Enseñar a tus hijos a ser felices es más fácil de lo que te imaginas, sólo tienes que realizar hábitos cotidianos que promuevan un estado de contentamiento, autoaceptación y valía. Niños felices que experimentan bienestar, seguridad, confianza, sentido de logro y pertenencia se convierten en adultos exitosos tanto en lo personal como en lo profesional.

Estos son los 5 tips para criar niños felices:

Reír. – La risa es sinónimo de felicidad y es la manera en que más se contagia. Aún cuando al principio la risa sea forzada, al reír generas en el cerebro estados placenteros y de tranquilidad. Provoca la risa en tus hijos, cuenten chistes, vean películas cómicas, háganse cosquillas. Reír los hará optimistas y felices.
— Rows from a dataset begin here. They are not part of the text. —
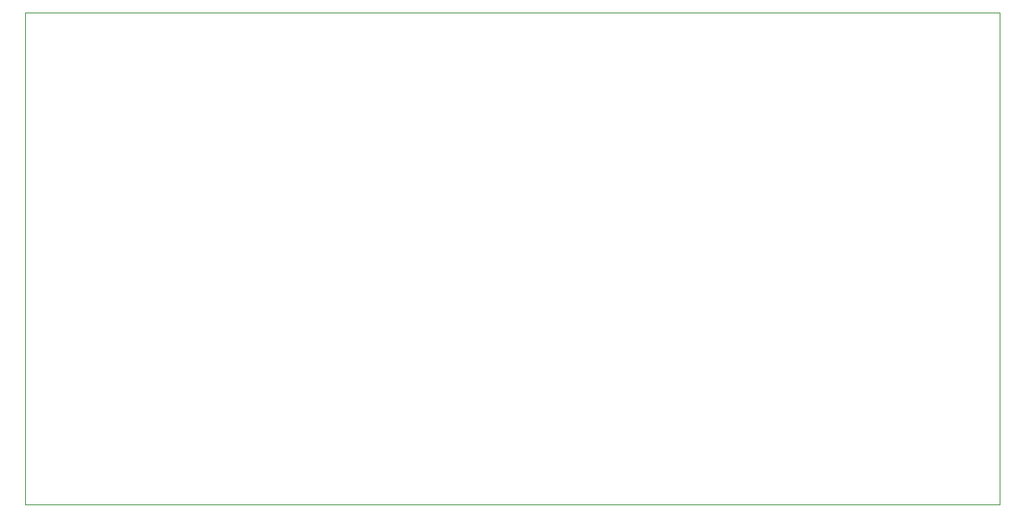
<source format=gbr>
%TF.GenerationSoftware,KiCad,Pcbnew,8.0.6*%
%TF.CreationDate,2024-12-06T22:05:36+05:00*%
%TF.ProjectId,mt-32DIT-module,6d742d33-3244-4495-942d-6d6f64756c65,rev?*%
%TF.SameCoordinates,Original*%
%TF.FileFunction,Profile,NP*%
%FSLAX46Y46*%
G04 Gerber Fmt 4.6, Leading zero omitted, Abs format (unit mm)*
G04 Created by KiCad (PCBNEW 8.0.6) date 2024-12-06 22:05:36*
%MOMM*%
%LPD*%
G01*
G04 APERTURE LIST*
%TA.AperFunction,Profile*%
%ADD10C,0.100000*%
%TD*%
G04 APERTURE END LIST*
D10*
X145750000Y-74250000D02*
X250750000Y-74250000D01*
X250750000Y-127250000D01*
X145750000Y-127250000D01*
X145750000Y-74250000D01*
M02*

</source>
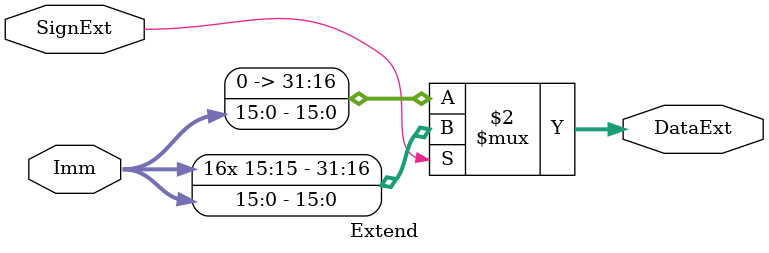
<source format=v>
`timescale 1ns / 1ps
module Extend(
	input [15:0] Imm,
	input SignExt,
	output [31:0] DataExt
    );

assign DataExt = (SignExt == 1'b1) ? {{16{Imm[15]}}, Imm[15:0]} : {16'b0, Imm[15:0]};

endmodule

</source>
Mantener la calma. – Ser padre es un trabajo estresante, es fácil caer en la irritabilidad y la impaciencia. Desarrolla tus habilidades para regular el estrés, realiza actividades que te resulten placenteras, cuida de ti. Tus hijos moldean sus conductas a partir de lo que observan, enséñales a manejar el estrés de manera sana.

Mover el cuerpo. – Hagan deporte diariamente. Al levantarse, antes de hacer la tarea o en cualquier momento, brinquen, bailen, corran; mover el cuerpo cambia el estado de ánimo y favorece una visión positiva de las cosas.

Ser amable. – Ser amable y generoso nos hace sentir bien con nosotros mismos e incrementa la autoestima. Tengan actos de amabilidad entre los miembros de la familia, de la escuela, de la comunidad. Enseña a tus hijos a través del ejemplo: sostén la puerta para que otra persona pase, cede tu lugar en la línea de la caja del supermercado, deja pasar a un peatón, hay muchas maneras en que podemos practicar la amabilidad. De acuerdo con su edad tus hijos podrán realizar actos de amabilidad y guíales a reconocer lo bien que se siente ayudar a otros.

Regular las emociones.- Enseña a tu hijos a identificar y nombrar la emoción que están experimentando, utilizando un tono de voz y un lenguaje corporal que le provoque tranquilidad pero sobre todo contención, pregúntale ¿Te sientes enojado(a), triste? Dale opciones de emociones que tú consideres está experimentando. Empatiza con él o ella diciendo: Yo también me sentiría así si me sucediera lo mismo que a ti. Dirige su atención a las sensaciones del cuerpo e invítalo a respirar lentamente, hacer burbujas de jabón es una excelente estrategia. Indícale que se dé cuenta cómo con cada burbuja la emoción se va yendo, porque las emociones son pasajeras llegan y se van.

Fortalece los vínculos afectivos.- Mantengan la comunicación y la cercanía con otros miembros de la familia o amigos. Cada día llamen o manden un mensaje a alguno de sus afectos, los niños aprenderán a identificar a su red de apoyo, a su tribu, esto les hará sentirse seguros y protegidos. Hagan juntos álbumes de fotografías, recuerden momentos felices y también los difíciles o dolorosos y lo bien que se siente ser acompañado por las personas que amamos.